In a recent analysis of 4,608 symptomatic AI patients, 25.7% had surgical AVR within one year. Within that 25.7%, mortality was 9% at one year versus 24% if left untreated17. Another study investigated guideline-based surgical outcomes for symptomatic AI and found that class I indication triggers for surgical intervention carried higher long-term risks than class IIa or class IIb indications18. This suggests that given the high mortality seen with medical management even for asymptomatic severe AI, patients meeting class I indications by current guidelines may be too far progressed in the disease process to maximize the benefit of surgical AVR. This supports the premise that earlier intervention in this patient population may render improved survival benefit. Collectively, these studies emphasize the importance of early recognition of asymptomatic and symptomatic AI in patients, and the importance of timely referral for consideration for surgical therapy. Furthermore, identification of hurdles leading to such a large clinical gap in patient care will be critical for improving the care of patients with isolated AI.

Limitations of this study include the fact that AI was ascertained through sources of automated data that rely on coding. This could have been biased in terms of over- or under-coding. For example, we do not have AR severity through echocardiographic data, as such, our study relied on diagnosis codes and health claims data. This limitation may have resulted in inclusion of patients with less severe disease in our cohort, contributing to the lower observed SAVR rates. We could only control for known confounders—largely of generalized illness—and lacked the ability to control for unknown confounders, ideally by mechanisms such as randomization, stratification, and matching. We used statistical modeling to control for the potential confounding effect of known variables with between-group differences. While statistical models controlled for several factors, models could not control for some variables that are not included in an administrative database, such as echocardiography results. A strength of the present study, however, is that the data reflect real-world patient characteristics and outcomes across the country as compared to evidence from controlled clinical trials.

Conclusions

In this retrospective, claims-based, real-world analysis involving 249,660 isolated AI patients, our findings revealed that 58.23% (145,378) presented with symptomatic disease at the time of their initial diagnosis, while approximately 50% of the remaining patients were projected to develop symptoms within the 5-year study duration. Remarkably, only a very small proportion (less than 1%) of symptomatic patients had any documented record of receiving a guideline-recommended intervention, such as aortic valve replacement.
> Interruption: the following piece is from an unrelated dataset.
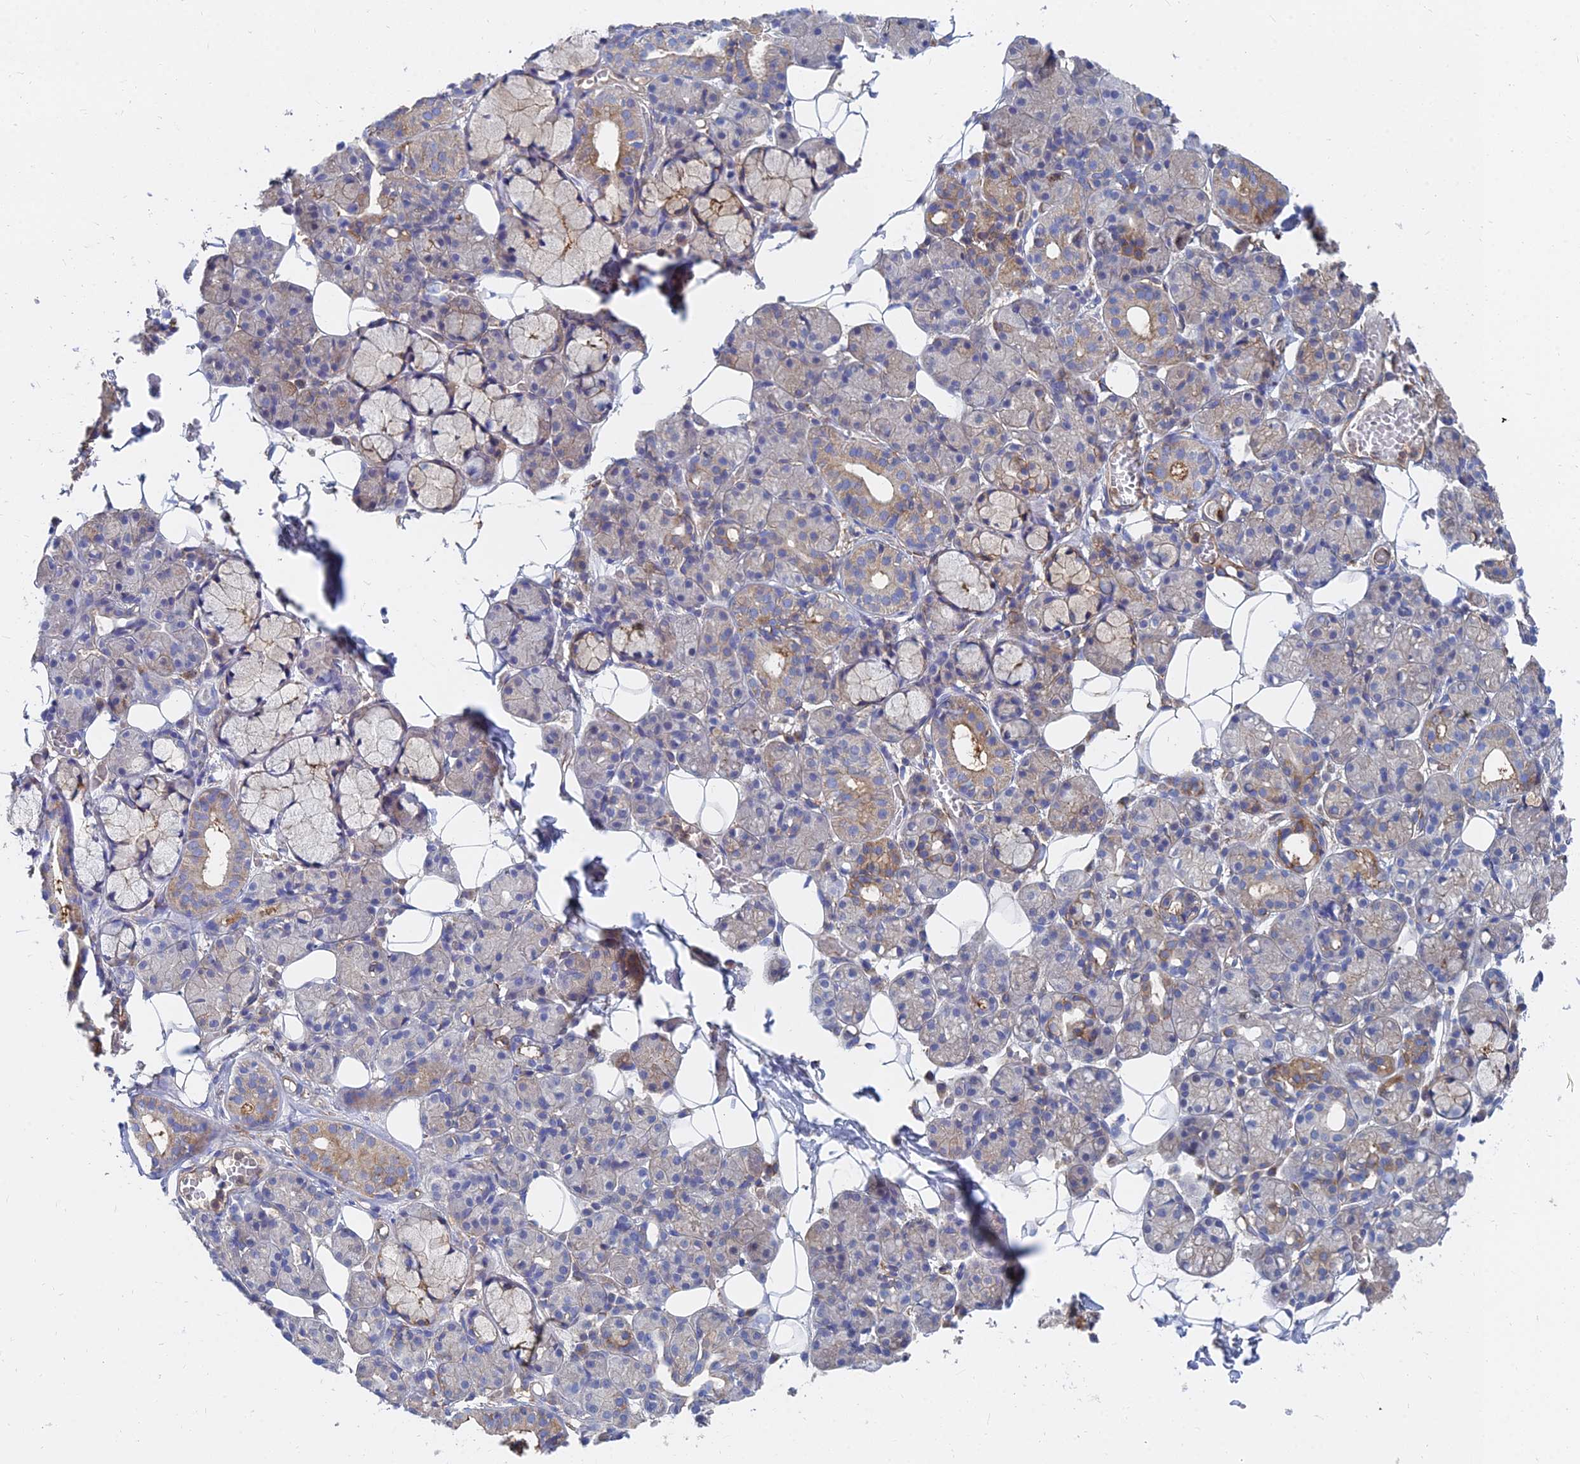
{"staining": {"intensity": "moderate", "quantity": "<25%", "location": "cytoplasmic/membranous"}, "tissue": "salivary gland", "cell_type": "Glandular cells", "image_type": "normal", "snomed": [{"axis": "morphology", "description": "Normal tissue, NOS"}, {"axis": "topography", "description": "Salivary gland"}], "caption": "Protein expression analysis of normal salivary gland reveals moderate cytoplasmic/membranous staining in about <25% of glandular cells.", "gene": "FFAR3", "patient": {"sex": "male", "age": 63}}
This study demonstrates that patients with symptomatic AI have higher rates of mortality, reliance on home healthcare and SNF, and increased utilization of inpatient care, emergency room visits, and outpatient consultations, leading to an adjusted annualized cost difference of $6,394 between the two cohorts (SAI $54,982 versus AAI $48,588). These findings emphasize the urgent need to address this large clinical gap in optimal, timely care for patients with AI. It also emphasizes the need to develop other interventions that can effectively slow the progression of isolated AI. By addressing the disease progression, we can potentially alleviate the healthcare burden experienced by patients and healthcare systems alike. Implementing strategies aimed at early detection, appropriate management, and timely interventions, such as AVR, could significantly limit the adverse impact of symptomatic AI and its associated costs.